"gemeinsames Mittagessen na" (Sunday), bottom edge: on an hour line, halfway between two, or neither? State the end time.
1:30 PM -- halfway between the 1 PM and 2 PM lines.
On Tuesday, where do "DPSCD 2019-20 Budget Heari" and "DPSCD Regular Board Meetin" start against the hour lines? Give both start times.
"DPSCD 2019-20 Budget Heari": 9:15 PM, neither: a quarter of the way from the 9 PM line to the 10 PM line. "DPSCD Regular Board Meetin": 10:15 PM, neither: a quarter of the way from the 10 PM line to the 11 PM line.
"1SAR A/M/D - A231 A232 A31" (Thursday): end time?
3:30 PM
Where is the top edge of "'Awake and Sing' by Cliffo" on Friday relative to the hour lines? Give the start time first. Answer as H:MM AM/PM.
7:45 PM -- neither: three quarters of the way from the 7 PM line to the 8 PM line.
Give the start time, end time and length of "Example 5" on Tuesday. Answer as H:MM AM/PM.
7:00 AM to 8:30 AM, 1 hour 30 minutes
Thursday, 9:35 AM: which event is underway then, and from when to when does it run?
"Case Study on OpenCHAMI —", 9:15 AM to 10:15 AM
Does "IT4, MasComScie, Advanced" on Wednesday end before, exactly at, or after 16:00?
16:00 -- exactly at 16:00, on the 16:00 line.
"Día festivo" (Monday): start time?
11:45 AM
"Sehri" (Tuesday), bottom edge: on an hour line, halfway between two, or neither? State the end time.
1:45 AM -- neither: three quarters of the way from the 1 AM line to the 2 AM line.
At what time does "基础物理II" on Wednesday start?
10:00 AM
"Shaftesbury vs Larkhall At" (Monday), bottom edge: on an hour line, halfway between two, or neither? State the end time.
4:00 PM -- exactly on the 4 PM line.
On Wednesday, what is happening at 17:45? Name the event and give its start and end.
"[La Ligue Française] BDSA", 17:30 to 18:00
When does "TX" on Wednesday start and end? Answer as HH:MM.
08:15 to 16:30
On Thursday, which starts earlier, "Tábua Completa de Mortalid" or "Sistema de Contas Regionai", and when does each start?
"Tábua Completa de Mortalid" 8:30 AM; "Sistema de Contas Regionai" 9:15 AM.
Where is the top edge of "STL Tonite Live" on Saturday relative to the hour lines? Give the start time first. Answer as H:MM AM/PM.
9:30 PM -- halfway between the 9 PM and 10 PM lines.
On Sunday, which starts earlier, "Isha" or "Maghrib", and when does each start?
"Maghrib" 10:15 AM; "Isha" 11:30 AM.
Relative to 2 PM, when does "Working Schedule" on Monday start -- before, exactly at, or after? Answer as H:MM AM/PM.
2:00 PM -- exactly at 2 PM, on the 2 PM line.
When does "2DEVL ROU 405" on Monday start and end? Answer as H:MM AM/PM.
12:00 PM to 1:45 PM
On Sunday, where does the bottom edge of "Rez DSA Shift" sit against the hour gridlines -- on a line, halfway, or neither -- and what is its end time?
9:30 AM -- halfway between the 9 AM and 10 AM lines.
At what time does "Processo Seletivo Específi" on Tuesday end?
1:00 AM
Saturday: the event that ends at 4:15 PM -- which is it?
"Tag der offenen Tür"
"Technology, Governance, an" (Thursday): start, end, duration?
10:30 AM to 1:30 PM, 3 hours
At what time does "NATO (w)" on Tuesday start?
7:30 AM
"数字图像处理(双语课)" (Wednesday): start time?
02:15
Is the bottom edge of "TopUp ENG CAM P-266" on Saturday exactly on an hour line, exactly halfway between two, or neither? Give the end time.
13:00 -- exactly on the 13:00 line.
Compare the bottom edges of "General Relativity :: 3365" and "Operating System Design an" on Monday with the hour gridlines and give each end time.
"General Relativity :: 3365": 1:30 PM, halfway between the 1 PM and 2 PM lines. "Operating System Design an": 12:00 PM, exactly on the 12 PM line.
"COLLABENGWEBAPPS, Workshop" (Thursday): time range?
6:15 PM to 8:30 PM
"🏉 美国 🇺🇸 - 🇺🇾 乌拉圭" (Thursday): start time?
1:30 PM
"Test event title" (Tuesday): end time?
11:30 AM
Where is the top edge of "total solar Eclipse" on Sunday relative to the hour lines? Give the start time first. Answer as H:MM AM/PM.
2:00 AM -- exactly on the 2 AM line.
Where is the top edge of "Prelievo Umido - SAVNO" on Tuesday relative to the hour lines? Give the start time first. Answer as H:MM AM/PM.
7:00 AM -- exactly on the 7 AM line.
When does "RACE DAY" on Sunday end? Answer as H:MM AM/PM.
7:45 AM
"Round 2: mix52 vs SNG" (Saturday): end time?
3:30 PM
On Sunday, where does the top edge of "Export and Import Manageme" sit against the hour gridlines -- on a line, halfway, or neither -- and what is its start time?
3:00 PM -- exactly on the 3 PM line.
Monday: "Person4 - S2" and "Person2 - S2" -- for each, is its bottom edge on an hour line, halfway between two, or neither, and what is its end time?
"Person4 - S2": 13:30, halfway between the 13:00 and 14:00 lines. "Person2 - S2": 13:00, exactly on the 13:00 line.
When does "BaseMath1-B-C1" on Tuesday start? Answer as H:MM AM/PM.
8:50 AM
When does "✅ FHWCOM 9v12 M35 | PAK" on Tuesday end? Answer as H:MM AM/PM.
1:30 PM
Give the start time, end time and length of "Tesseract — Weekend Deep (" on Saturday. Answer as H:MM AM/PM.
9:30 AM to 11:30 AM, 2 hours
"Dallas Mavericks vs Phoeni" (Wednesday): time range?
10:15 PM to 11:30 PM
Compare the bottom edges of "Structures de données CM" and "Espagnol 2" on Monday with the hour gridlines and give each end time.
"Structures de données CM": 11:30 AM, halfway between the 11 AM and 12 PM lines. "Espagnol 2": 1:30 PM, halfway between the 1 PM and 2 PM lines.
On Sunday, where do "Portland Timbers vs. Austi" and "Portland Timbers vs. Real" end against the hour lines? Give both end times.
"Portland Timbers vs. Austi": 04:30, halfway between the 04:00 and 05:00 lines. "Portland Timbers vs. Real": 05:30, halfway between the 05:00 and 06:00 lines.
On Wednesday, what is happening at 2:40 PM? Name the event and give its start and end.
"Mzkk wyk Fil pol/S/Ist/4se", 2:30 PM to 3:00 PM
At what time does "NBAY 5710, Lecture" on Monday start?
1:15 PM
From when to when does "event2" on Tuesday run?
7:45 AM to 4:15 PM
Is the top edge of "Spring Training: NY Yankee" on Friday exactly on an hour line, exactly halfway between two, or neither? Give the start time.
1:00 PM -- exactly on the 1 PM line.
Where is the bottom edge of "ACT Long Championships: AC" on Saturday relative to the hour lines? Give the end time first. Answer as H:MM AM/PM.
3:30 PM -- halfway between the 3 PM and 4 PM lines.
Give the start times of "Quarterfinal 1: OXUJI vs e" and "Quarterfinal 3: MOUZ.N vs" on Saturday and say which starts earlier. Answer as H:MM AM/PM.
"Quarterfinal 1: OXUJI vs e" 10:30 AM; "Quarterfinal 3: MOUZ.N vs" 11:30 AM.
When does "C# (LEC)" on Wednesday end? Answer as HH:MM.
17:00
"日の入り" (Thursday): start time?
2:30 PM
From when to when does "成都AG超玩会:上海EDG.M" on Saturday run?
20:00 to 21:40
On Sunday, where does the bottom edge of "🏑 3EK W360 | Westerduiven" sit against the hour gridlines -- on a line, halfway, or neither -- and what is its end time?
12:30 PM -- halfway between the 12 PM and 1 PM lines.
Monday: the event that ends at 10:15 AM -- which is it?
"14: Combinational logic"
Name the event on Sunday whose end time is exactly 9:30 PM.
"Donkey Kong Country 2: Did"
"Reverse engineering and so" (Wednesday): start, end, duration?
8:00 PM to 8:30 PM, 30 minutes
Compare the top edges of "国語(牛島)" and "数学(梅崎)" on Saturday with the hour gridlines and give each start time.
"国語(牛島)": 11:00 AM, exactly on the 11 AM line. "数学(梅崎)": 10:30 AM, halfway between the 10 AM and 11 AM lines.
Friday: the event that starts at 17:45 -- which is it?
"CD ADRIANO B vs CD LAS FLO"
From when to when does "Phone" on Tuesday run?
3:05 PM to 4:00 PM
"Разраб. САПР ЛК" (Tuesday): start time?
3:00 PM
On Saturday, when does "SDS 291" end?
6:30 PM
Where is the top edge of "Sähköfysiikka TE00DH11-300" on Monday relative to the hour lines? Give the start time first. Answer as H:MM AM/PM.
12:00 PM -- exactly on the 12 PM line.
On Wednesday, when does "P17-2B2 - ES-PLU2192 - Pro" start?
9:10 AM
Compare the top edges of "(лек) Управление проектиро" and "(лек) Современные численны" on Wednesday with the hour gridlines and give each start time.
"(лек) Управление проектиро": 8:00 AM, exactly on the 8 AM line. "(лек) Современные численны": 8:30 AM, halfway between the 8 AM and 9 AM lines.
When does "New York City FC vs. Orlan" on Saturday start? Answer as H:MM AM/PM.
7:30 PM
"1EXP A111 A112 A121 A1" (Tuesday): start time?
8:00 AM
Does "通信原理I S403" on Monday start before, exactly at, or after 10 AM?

== REQUEST ==
Turn the stretch from the first line above through the line containing "to 10:15 AM" into a Markdown table with the columns Row and Line, numbering each line in order and leaving out any blank lines.

== WORKED ANSWER ==
| Row | Line |
|---|---|
| 1 | "gemeinsames Mittagessen na" (Sunday), bottom edge: on an hour line, halfway between two, or neither? State the end time. |
| 2 | 1:30 PM -- halfway between the 1 PM and 2 PM lines. |
| 3 | On Tuesday, where do "DPSCD 2019-20 Budget Heari" and "DPSCD Regular Board Meetin" start against the hour lines? Give both start times. |
| 4 | "DPSCD 2019-20 Budget Heari": 9:15 PM, neither: a quarter of the way from the 9 PM line to the 10 PM line. "DPSCD Regular Board Meetin": 10:15 PM, neither: a quarter of the way from the 10 PM line to the 11 PM line. |
| 5 | "1SAR A/M/D - A231 A232 A31" (Thursday): end time? |
| 6 | 3:30 PM |
| 7 | Where is the top edge of "'Awake and Sing' by Cliffo" on Friday relative to the hour lines? Give the start time first. Answer as H:MM AM/PM. |
| 8 | 7:45 PM -- neither: three quarters of the way from the 7 PM line to the 8 PM line. |
| 9 | Give the start time, end time and length of "Example 5" on Tuesday. Answer as H:MM AM/PM. |
| 10 | 7:00 AM to 8:30 AM, 1 hour 30 minutes |
| 11 | Thursday, 9:35 AM: which event is underway then, and from when to when does it run? |
| 12 | "Case Study on OpenCHAMI —", 9:15 AM to 10:15 AM |